Stop wasting your time; you’ll regret it when you get older. It’s for your own good”, said her mother, adamantly.
Church ceremonies are a major feature of Ethiopian life. The Ethiopian Orthodox Church has its own head, follows its own customs, and is extremely proud of its fourth century origins.
Ethiopia's Islamic tradition is also strong and offers colorful contrast, particularly in the eastern and south-eastern parts of the country.
Ethiopia is a land of rugged mountains(25 of which are 12,000 feet high) broad savannah, lakes and rivers.As one uncle put it to me [I’m Congolese], “If you married a Nigerian, how would you cope if he wanted to retire in Nigeria? Could we really say that relationships would be easier if we were with someone of the same origin? If you’re going to marry a foreigner, marry a white man.” These were the words that fell from my friend’s mother’s mouth when her daughter told her she was dating a Nigerian man because she was tired of Congolese men. ”, said my friend in response, defiantly challenging her mother, to my dismay (anybody knows better than to challenge an African mother!
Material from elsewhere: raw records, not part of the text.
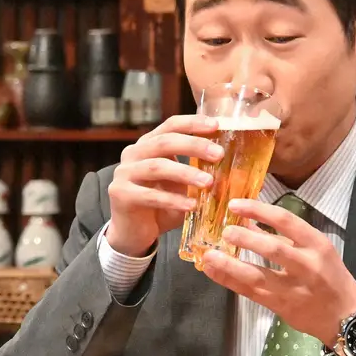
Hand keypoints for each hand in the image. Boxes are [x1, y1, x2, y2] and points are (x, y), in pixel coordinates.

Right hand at [106, 115, 223, 257]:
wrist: (133, 232)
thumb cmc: (161, 205)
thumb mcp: (181, 184)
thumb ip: (197, 172)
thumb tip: (235, 167)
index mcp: (148, 144)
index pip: (170, 125)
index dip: (192, 123)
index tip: (216, 125)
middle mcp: (133, 154)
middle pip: (164, 142)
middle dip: (193, 145)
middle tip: (218, 154)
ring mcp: (124, 174)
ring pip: (156, 167)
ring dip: (185, 173)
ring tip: (208, 183)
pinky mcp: (120, 194)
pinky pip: (150, 195)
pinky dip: (173, 200)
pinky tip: (192, 205)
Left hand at [199, 198, 355, 345]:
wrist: (346, 316)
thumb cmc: (329, 277)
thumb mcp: (315, 249)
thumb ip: (283, 236)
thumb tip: (248, 221)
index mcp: (316, 244)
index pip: (286, 221)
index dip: (259, 210)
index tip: (235, 204)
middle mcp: (307, 265)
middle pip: (273, 249)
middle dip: (245, 239)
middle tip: (224, 231)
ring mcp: (293, 288)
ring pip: (258, 276)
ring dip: (230, 265)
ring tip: (209, 255)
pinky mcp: (281, 306)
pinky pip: (250, 293)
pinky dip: (229, 281)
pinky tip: (212, 271)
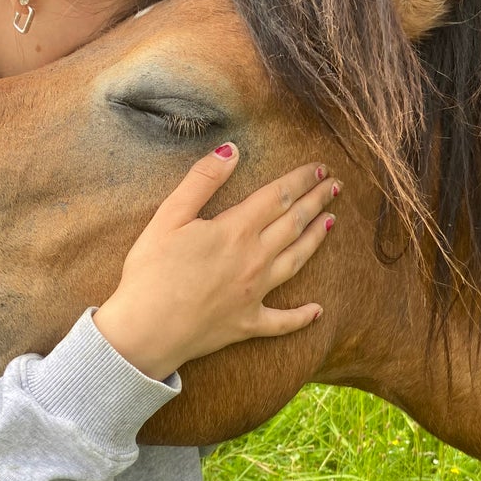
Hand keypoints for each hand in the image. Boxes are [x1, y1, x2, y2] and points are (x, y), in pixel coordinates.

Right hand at [92, 143, 339, 380]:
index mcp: (236, 230)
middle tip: (335, 186)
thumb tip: (231, 150)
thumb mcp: (168, 217)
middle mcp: (255, 259)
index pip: (278, 195)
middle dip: (317, 201)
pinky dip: (303, 316)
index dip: (301, 179)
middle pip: (294, 223)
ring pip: (296, 260)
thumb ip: (202, 181)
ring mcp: (256, 293)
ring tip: (332, 222)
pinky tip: (318, 310)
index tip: (319, 168)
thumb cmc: (150, 272)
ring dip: (317, 239)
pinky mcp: (248, 323)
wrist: (145, 330)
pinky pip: (284, 321)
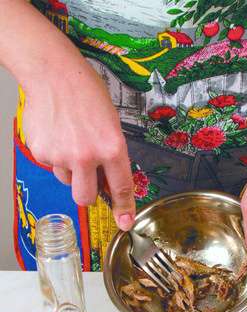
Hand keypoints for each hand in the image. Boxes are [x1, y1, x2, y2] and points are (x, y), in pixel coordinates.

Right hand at [23, 55, 134, 230]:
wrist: (54, 74)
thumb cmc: (86, 94)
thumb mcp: (112, 124)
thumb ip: (112, 156)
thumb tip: (110, 182)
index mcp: (111, 148)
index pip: (121, 187)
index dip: (124, 209)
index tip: (124, 222)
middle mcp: (86, 156)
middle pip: (86, 198)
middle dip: (88, 193)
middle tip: (88, 176)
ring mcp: (61, 156)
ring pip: (67, 181)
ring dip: (71, 170)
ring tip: (71, 141)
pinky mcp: (41, 152)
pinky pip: (52, 166)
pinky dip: (55, 156)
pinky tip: (58, 135)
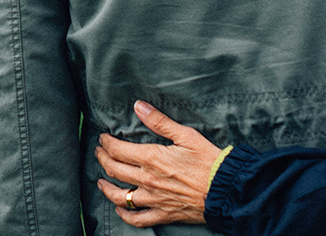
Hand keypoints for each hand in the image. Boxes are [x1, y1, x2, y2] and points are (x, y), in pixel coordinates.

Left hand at [95, 100, 222, 227]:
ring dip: (107, 188)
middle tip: (99, 152)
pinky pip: (138, 219)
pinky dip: (125, 215)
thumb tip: (139, 106)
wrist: (226, 190)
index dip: (106, 143)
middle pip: (114, 170)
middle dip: (102, 159)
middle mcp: (148, 180)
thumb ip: (160, 121)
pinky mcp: (163, 214)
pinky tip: (120, 209)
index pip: (118, 150)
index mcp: (152, 159)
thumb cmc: (210, 160)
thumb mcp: (186, 135)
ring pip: (120, 197)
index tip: (103, 138)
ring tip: (101, 181)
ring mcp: (154, 200)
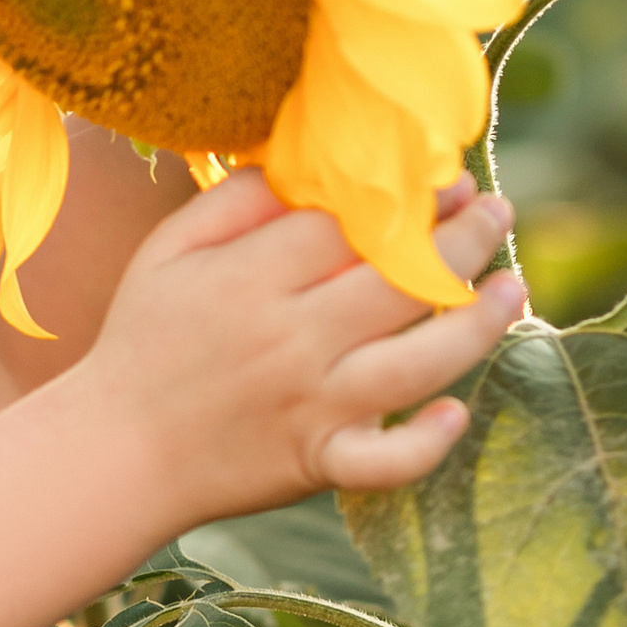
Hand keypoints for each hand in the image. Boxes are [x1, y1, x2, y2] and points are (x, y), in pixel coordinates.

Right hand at [66, 169, 522, 534]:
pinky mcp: (318, 461)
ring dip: (480, 322)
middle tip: (497, 211)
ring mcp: (311, 404)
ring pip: (420, 361)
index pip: (352, 225)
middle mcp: (291, 339)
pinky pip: (387, 461)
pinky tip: (456, 412)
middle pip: (402, 280)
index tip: (445, 178)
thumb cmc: (141, 342)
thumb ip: (234, 204)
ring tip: (513, 286)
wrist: (114, 451)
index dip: (410, 196)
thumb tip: (306, 165)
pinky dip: (427, 442)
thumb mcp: (167, 254)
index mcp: (251, 279)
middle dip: (465, 240)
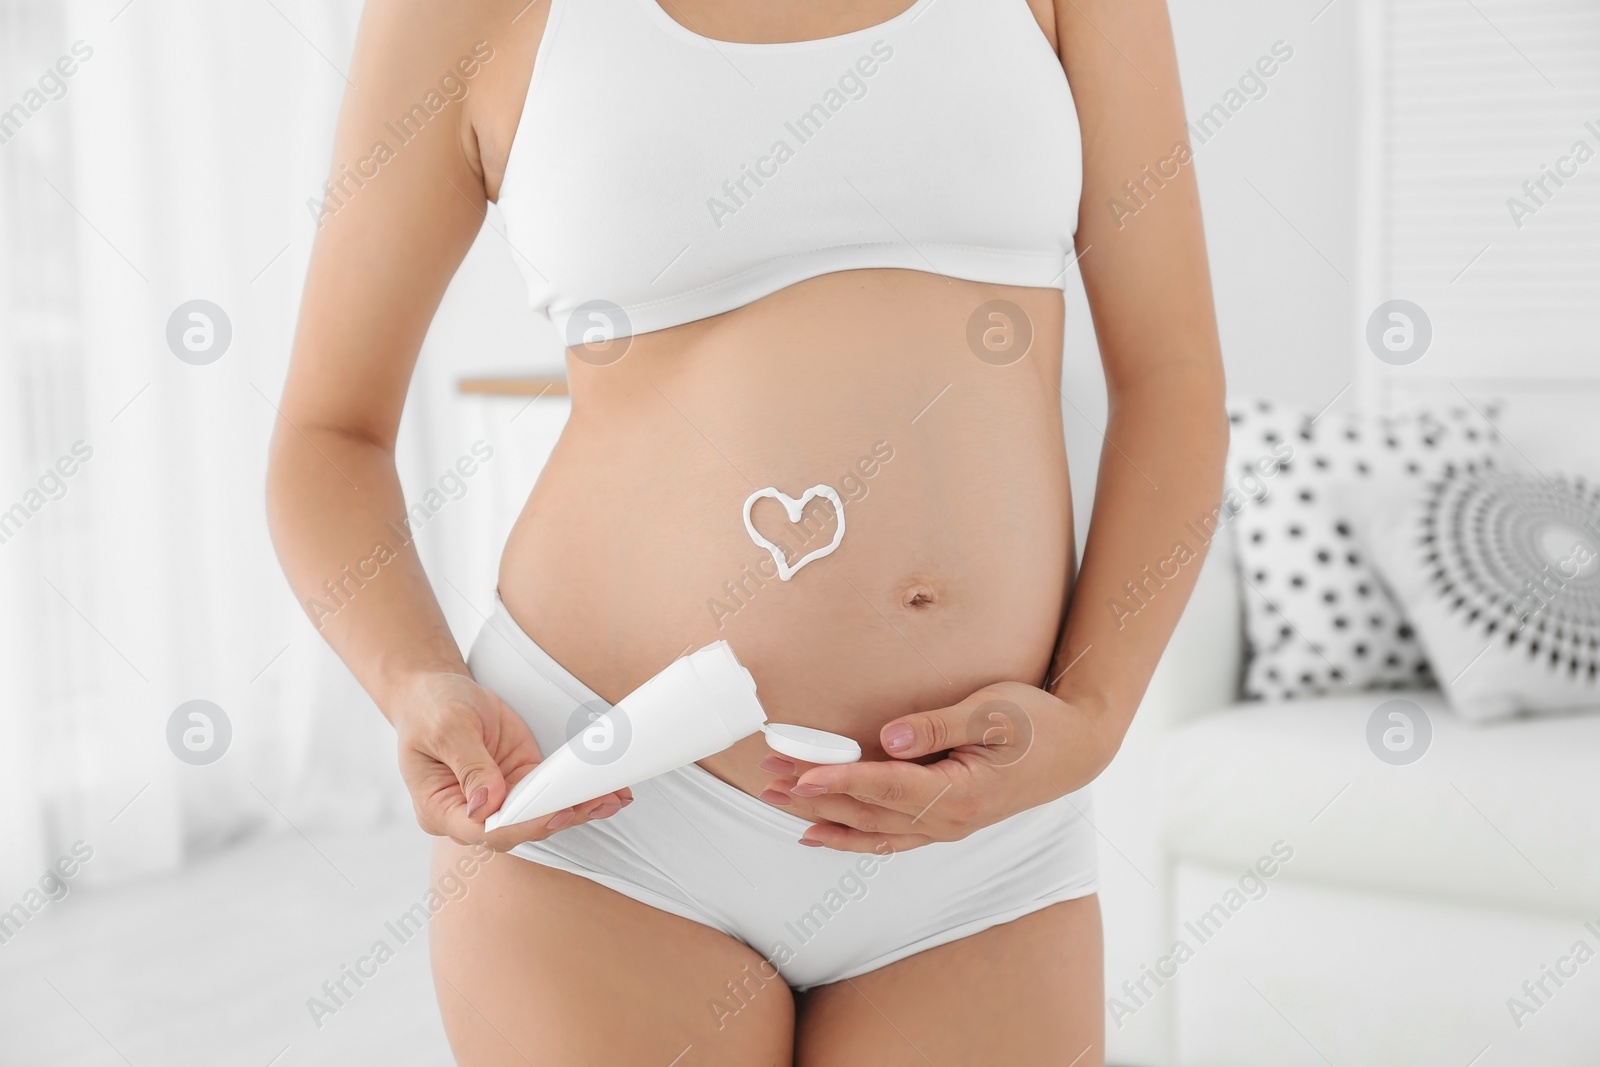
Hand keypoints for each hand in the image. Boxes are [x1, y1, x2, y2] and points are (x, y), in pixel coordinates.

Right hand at [389, 670, 631, 850]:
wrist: (436, 693)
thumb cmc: (431, 710)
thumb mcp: (446, 728)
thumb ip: (468, 766)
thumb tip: (486, 804)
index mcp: (440, 809)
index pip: (481, 830)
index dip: (519, 825)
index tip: (551, 814)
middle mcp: (470, 814)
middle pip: (517, 829)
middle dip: (558, 818)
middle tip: (592, 803)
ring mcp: (498, 800)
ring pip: (539, 817)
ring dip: (577, 809)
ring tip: (612, 798)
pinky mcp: (519, 782)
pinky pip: (550, 796)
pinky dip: (577, 793)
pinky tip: (606, 791)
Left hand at [758, 681, 1107, 852]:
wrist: (1075, 749)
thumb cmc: (1036, 722)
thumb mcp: (993, 711)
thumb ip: (939, 724)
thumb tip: (890, 738)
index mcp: (963, 792)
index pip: (888, 788)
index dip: (842, 780)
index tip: (803, 773)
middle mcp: (950, 821)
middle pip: (869, 811)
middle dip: (815, 795)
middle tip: (768, 775)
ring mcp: (945, 827)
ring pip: (872, 831)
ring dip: (822, 817)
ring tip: (776, 803)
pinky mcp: (942, 822)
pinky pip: (886, 837)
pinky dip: (849, 836)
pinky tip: (816, 832)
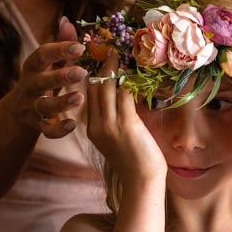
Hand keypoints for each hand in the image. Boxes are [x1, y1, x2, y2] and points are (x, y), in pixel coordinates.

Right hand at [8, 16, 87, 138]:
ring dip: (61, 103)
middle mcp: (30, 86)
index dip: (59, 50)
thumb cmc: (42, 79)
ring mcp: (32, 107)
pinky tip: (72, 125)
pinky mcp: (37, 125)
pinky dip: (58, 129)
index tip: (80, 47)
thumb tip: (67, 21)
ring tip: (80, 97)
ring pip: (44, 107)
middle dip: (60, 77)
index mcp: (33, 67)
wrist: (19, 112)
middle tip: (82, 72)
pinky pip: (47, 130)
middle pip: (41, 81)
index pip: (42, 55)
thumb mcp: (48, 63)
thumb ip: (60, 44)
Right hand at [85, 51, 166, 185]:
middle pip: (95, 88)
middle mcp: (97, 125)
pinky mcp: (127, 124)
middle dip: (102, 67)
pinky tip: (134, 70)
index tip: (102, 61)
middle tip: (111, 50)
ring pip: (108, 88)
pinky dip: (129, 80)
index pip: (89, 96)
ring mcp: (110, 125)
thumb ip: (115, 121)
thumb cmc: (135, 162)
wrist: (141, 181)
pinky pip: (125, 94)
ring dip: (115, 69)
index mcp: (92, 129)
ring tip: (121, 55)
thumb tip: (125, 97)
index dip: (95, 76)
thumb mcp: (117, 140)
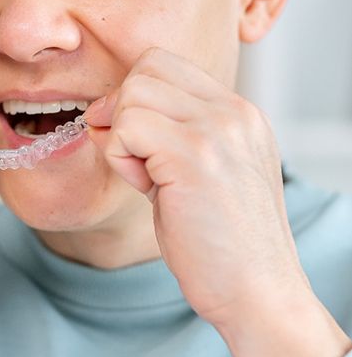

White people “White people don’t have much culture; it’s easy to adapt either way. Was it really for our own good to find our life partners within our own culture?After a period of decentralized power in the 18th and early 19th centuries known as the Zemene Mesafint ("Era of the Judges/Princes"), the country was reunited in 1855 by Kassa Hailu, who became Emperor Tewodros II, beginning Ethiopia's modern history.especially by Emperor Menelik II and Ras Gobena, culminating in its victory over the Italians at the Battle of Adwa in 1896 with the military leadership of Ras Makonnen, and ensuring its sovereignty and freedom from colonization.The Ethiopian months begin on the same days as those of the Coptic calendar, but their names are in Ge'ez.